If it can’t map to a scenario/fix, stop.
Make “worker not idle” a system property, not a hope.
Preferred design: deterministic, evidence-based watchdog.
- Check cadence: every ~3–5 minutes.
- Productivity evidence (prefer these):
- tracked agent PID is alive
- agent log file was updated recently (e.g., last 5 minutes)
- Fallback evidence:
- process list pattern match (be careful; it’s brittle)
- Cooldown exists only to avoid thrash; keep it short enough to avoid long idle gaps
- suggested default: 10 minutes
- Stuck detection (mandatory):
- if PID is alive but log hasn’t updated within threshold (e.g., 10m)

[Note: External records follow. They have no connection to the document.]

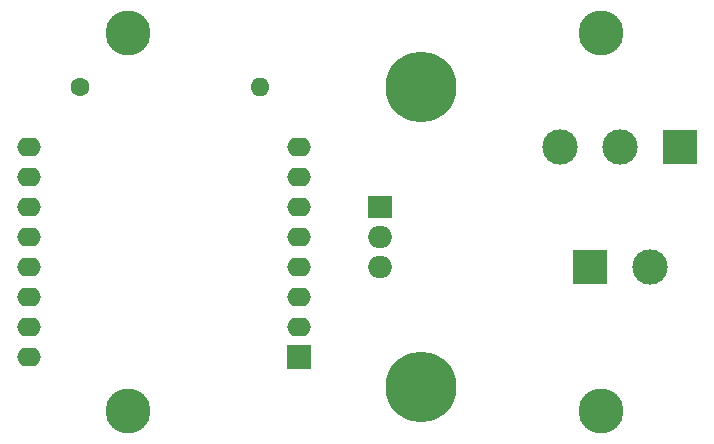
<source format=gbr>
%TF.GenerationSoftware,KiCad,Pcbnew,(7.0.0)*%
%TF.CreationDate,2025-02-09T12:12:52+01:00*%
%TF.ProjectId,fairy-lights,66616972-792d-46c6-9967-6874732e6b69,rev?*%
%TF.SameCoordinates,Original*%
%TF.FileFunction,Soldermask,Top*%
%TF.FilePolarity,Negative*%
%FSLAX46Y46*%
G04 Gerber Fmt 4.6, Leading zero omitted, Abs format (unit mm)*
G04 Created by KiCad (PCBNEW (7.0.0)) date 2025-02-09 12:12:52*
%MOMM*%
%LPD*%
G01*
G04 APERTURE LIST*
%ADD10C,3.800000*%
%ADD11R,3.000000X3.000000*%
%ADD12C,3.000000*%
%ADD13C,1.600000*%
%ADD14O,1.600000X1.600000*%
%ADD15C,6.000000*%
%ADD16R,2.000000X2.000000*%
%ADD17O,2.000000X1.600000*%
%ADD18R,2.000000X1.905000*%
%ADD19O,2.000000X1.905000*%
G04 APERTURE END LIST*
D10*
%TO.C,REF\u002A\u002A*%
X100000000Y-82000000D03*
%TD*%
%TO.C,REF\u002A\u002A*%
X100000000Y-50000000D03*
%TD*%
D11*
%TO.C,J4*%
X146684999Y-59689999D03*
D12*
X141605000Y-59690000D03*
X136525000Y-59690000D03*
%TD*%
D13*
%TO.C,R1*%
X95885000Y-54610000D03*
D14*
X111124999Y-54609999D03*
%TD*%
D10*
%TO.C,REF\u002A\u002A*%
X140000000Y-50000000D03*
%TD*%
D15*
%TO.C,HS1*%
X124770000Y-54610000D03*
X124770000Y-80010000D03*
%TD*%
D16*
%TO.C,U1*%
X114449999Y-77469999D03*
D17*
X114449999Y-74929999D03*
X114449999Y-72389999D03*
X114449999Y-69849999D03*
X114449999Y-67309999D03*
X114449999Y-64769999D03*
X114449999Y-62229999D03*
X114449999Y-59689999D03*
X91589999Y-59689999D03*
X91589999Y-62229999D03*
X91589999Y-64769999D03*
X91589999Y-67309999D03*
X91589999Y-69849999D03*
X91589999Y-72389999D03*
X91589999Y-74929999D03*
X91589999Y-77469999D03*
%TD*%
D18*
%TO.C,Q1*%
X121284999Y-64769999D03*
D19*
X121284999Y-67309999D03*
X121284999Y-69849999D03*
%TD*%
D11*
%TO.C,J2*%
X139064999Y-69849999D03*
D12*
X144145000Y-69850000D03*
%TD*%
D10*
%TO.C,REF\u002A\u002A*%
X140000000Y-82000000D03*
%TD*%
M02*

</source>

- or logs show “waiting for input” → kill and restart with a smaller prompt
- Default: watchdog is silent.
- Notify only on meaningful state transitions (e.g., “started a new builder run”).
- If notifying, keep it to one sentence.
At least every ~2 iterations:
- update a repo-local Agent Guide for using the tool (<= 1 page)
- add a smoke test for the guide examples
Treat the guide as a contract:
- short
- marks unstable things “subject to change”
- tested to prevent drift
- Run the harness/tests.
- Fix the minimal thing.
- Add exactly ONE new realistic scenario.
- Make suite pass.
- Update retro (3–6 bullets).
- Make ONE commit.
- Provide proof: harness output +
git diff --stat.
- Review scenarios/docs.
- Identify one weak point that can be gamed.
- Tighten exactly one scenario assertion (docs/harness only).
- Provide proof:
git diff --stat.
End state: a system that stays moving, gets harder over time, and produces durable artifacts (tests + traces + commits + retro).